We started to look for a new dog friend.  We each saw him, at different times, but we emailed this photo to each other saying "What do you think of this one." And just so happened, we were drawn to the same puppy!!

Here is the first photo we ever saw of him. 






Here he is on his first day with us. We picked him up from LAX. Since it was still too hot in September for him to be shipped to us in Tucson. 

His first of many smiles!







And here he is two weeks later!






Here is another big smile, on a "big bye bye" trip to Eagle CO to visit my daughter and her husband. Back in 2005. He loves to perch on the console and look out the windshield.

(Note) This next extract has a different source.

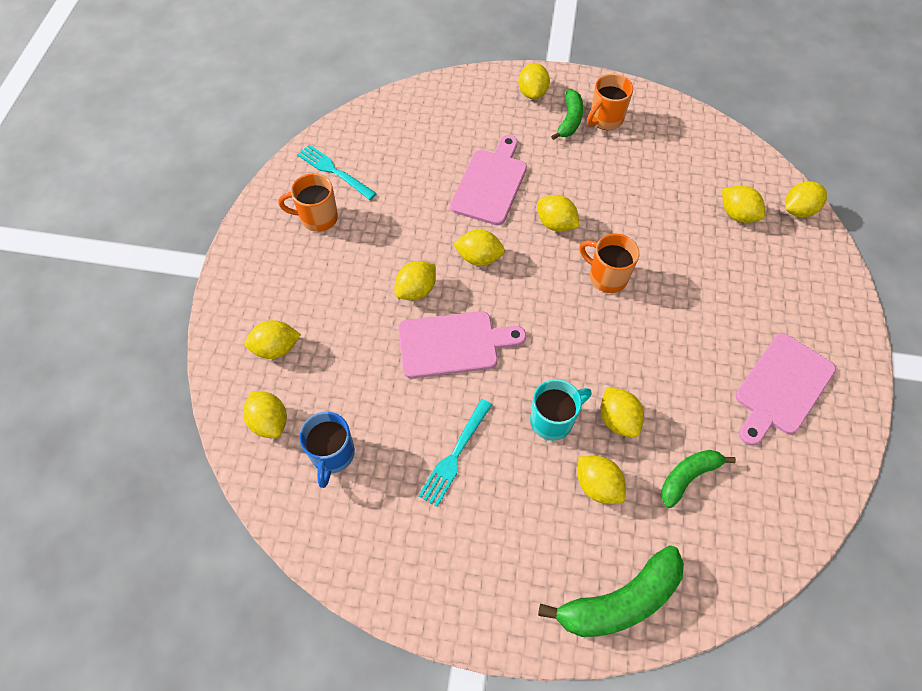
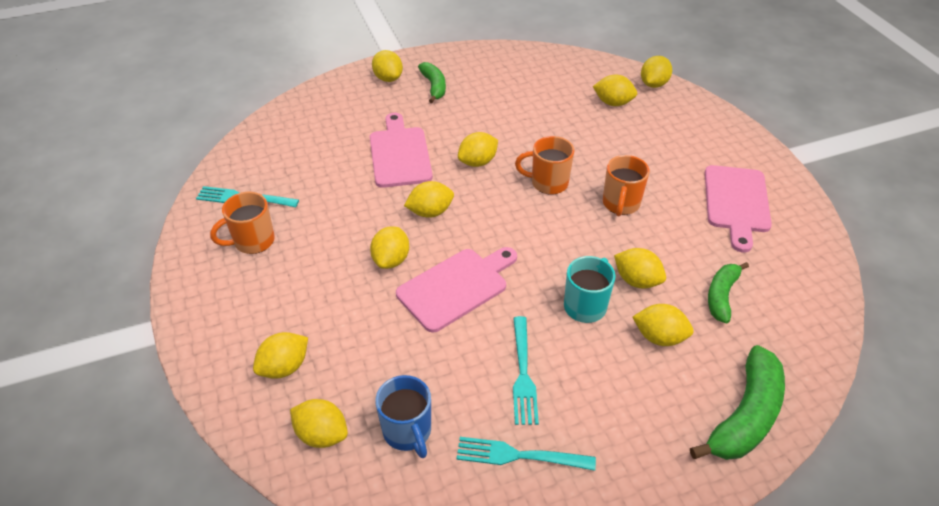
camera: 30 degrees left, 15 degrees down
(404, 524) = (519, 455): none -> turquoise fork
(555, 224) = (477, 162): yellow lemon -> yellow lemon turned 45 degrees counterclockwise
(605, 119) = (463, 76): orange mug -> orange mug (620, 204)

I will take him shopping for his birthday present on Friday. Last year for his birthday, we went to the feedstore and he picked out a stuffed cat!  We spent over 30 minutes looking at different dog toys. But, when he saw that cat! He barked loudly and said "This is it!" Then grabbed it out of my hand and decided he was keeping it!!

Here he is today with his Kitty Toy... I said, "Where is your Kitty Toy?" He went to the toybox and brought it to me.






Then I said, "Can you get that Kitty?"  And here he is "getting" the Kitty...(sorry for the feline abuse) Though, he never really hurts his kitty.






The first time Rich took him to PetsMart, Spartacus picked out a toy he wanted. A stuffed little person shape. Here he is when he first brought it home. He was only 4 months old. December of 2004






And here he is taking a nap with the same toy two years later. In December 2006.
 He takes good care of his toys.






He brings us a lot of joy. He is a very good dog friend.


----------



## glenolam (Aug 4, 2010)

Happy Birthday!

What a spoiled little boy!


----------



## Rebbetzin (Aug 4, 2010)

glenolam said:
			
		

> Happy Birthday!
> 
> What a spoiled little boy!


He is a spoiled BIG boy!  He is over 150 lbs. When standing up he is eye to eye with my husband!


----------



## DonnaBelle (Aug 4, 2010)

Happy Birthday to the birthday boy!!!!!!!

Mazeltov!!!!

Thanks for the great pictures too.

DonnaBelle


----------



## TeamChaos (Aug 5, 2010)

Adorable- happiest of birthdays to you, Spartacus!


----------